───── DATA TO PROCESS ─────

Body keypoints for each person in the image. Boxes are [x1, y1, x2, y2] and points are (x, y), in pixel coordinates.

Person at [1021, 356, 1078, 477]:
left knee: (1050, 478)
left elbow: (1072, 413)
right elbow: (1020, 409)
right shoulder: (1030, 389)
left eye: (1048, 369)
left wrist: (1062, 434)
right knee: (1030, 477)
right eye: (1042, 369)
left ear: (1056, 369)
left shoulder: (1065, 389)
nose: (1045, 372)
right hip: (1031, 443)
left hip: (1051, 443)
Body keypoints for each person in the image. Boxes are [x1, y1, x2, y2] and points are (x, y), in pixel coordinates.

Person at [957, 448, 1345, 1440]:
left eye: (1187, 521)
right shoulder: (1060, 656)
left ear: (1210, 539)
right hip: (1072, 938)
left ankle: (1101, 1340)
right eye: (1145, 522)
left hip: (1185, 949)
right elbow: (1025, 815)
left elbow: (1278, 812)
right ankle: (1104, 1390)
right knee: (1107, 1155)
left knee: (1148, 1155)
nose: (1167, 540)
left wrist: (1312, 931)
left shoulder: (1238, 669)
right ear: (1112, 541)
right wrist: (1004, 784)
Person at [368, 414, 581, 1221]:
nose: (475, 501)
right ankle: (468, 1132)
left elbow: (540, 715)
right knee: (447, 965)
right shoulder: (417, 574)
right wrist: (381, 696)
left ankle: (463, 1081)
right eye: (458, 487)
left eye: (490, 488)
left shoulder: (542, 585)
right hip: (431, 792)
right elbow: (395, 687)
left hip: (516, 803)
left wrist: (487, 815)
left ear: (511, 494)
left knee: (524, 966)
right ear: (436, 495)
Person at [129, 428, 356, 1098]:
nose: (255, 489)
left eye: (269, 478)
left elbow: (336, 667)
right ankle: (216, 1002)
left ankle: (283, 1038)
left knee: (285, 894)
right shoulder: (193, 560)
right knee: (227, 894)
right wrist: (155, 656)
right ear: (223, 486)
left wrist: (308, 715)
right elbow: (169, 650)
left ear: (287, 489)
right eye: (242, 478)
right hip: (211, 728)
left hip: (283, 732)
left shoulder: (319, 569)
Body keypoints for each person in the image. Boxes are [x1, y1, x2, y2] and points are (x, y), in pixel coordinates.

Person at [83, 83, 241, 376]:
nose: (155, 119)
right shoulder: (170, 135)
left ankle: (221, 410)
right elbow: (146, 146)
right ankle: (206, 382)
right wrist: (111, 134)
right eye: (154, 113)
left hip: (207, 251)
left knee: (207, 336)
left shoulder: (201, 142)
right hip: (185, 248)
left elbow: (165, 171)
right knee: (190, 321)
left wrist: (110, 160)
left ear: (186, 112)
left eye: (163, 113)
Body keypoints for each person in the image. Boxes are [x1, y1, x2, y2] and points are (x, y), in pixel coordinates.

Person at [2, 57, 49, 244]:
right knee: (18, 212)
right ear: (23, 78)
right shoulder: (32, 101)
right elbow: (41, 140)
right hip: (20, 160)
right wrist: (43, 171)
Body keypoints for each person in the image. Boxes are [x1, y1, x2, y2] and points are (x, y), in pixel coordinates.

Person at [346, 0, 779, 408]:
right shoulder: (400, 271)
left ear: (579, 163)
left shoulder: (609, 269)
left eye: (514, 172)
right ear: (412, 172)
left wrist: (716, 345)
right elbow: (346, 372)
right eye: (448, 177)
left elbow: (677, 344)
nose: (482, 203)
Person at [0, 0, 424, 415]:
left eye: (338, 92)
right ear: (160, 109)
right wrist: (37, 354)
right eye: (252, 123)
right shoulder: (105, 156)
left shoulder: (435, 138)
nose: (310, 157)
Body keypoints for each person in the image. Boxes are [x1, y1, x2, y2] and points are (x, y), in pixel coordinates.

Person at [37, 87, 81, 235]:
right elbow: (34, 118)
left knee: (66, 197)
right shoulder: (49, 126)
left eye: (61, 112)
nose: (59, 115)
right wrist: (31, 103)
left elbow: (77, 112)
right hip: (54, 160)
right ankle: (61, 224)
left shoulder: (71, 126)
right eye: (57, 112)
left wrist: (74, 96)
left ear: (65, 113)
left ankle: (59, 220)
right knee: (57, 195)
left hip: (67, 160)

─────

:: TASK INSTRUCTIONS ::
With both ends included, please retype exactly the lines from the line containing "right shoulder: (105, 156)" to the final line of the data.

:: EXERCISE ANSWER ::
right shoulder: (105, 156)
left shoulder: (435, 138)
nose: (310, 157)
Body keypoints for each person in the image. Boxes are [x1, y1, x2, y2] and points are (x, y), in pixel coordinates.

Person at [37, 87, 81, 235]:
right elbow: (34, 118)
left knee: (66, 197)
right shoulder: (49, 126)
left eye: (61, 112)
nose: (59, 115)
right wrist: (31, 103)
left elbow: (77, 112)
right hip: (54, 160)
right ankle: (61, 224)
left shoulder: (71, 126)
right eye: (57, 112)
left wrist: (74, 96)
left ear: (65, 113)
left ankle: (59, 220)
right knee: (57, 195)
left hip: (67, 160)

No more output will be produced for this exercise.